* What the task asks
Work through the records below and tally every line containing "generales". Reply with the total alone.

Start of Block

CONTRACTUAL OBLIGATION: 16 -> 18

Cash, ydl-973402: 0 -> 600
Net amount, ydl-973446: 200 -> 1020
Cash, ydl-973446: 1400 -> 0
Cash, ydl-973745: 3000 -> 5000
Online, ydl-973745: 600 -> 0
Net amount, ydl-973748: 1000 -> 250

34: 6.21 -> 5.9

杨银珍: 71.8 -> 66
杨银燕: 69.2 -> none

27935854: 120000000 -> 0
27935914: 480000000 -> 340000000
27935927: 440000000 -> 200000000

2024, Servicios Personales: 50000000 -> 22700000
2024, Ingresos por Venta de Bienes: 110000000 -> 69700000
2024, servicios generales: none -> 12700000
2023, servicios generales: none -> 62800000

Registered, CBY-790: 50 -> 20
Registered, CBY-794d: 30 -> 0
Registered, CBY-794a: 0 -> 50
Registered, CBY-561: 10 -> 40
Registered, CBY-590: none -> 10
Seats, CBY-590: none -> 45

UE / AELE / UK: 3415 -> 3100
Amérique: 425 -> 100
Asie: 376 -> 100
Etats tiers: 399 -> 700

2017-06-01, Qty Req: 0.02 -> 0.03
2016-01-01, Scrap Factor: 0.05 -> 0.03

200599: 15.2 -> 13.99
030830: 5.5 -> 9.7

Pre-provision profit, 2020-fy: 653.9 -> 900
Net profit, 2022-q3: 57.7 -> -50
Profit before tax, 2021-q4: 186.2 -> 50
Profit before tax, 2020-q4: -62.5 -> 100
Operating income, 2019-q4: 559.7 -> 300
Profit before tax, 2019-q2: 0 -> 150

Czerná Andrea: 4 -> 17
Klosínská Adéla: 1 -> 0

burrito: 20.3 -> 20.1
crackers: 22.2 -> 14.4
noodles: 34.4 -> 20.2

End of Block

* Solution to this exercise
2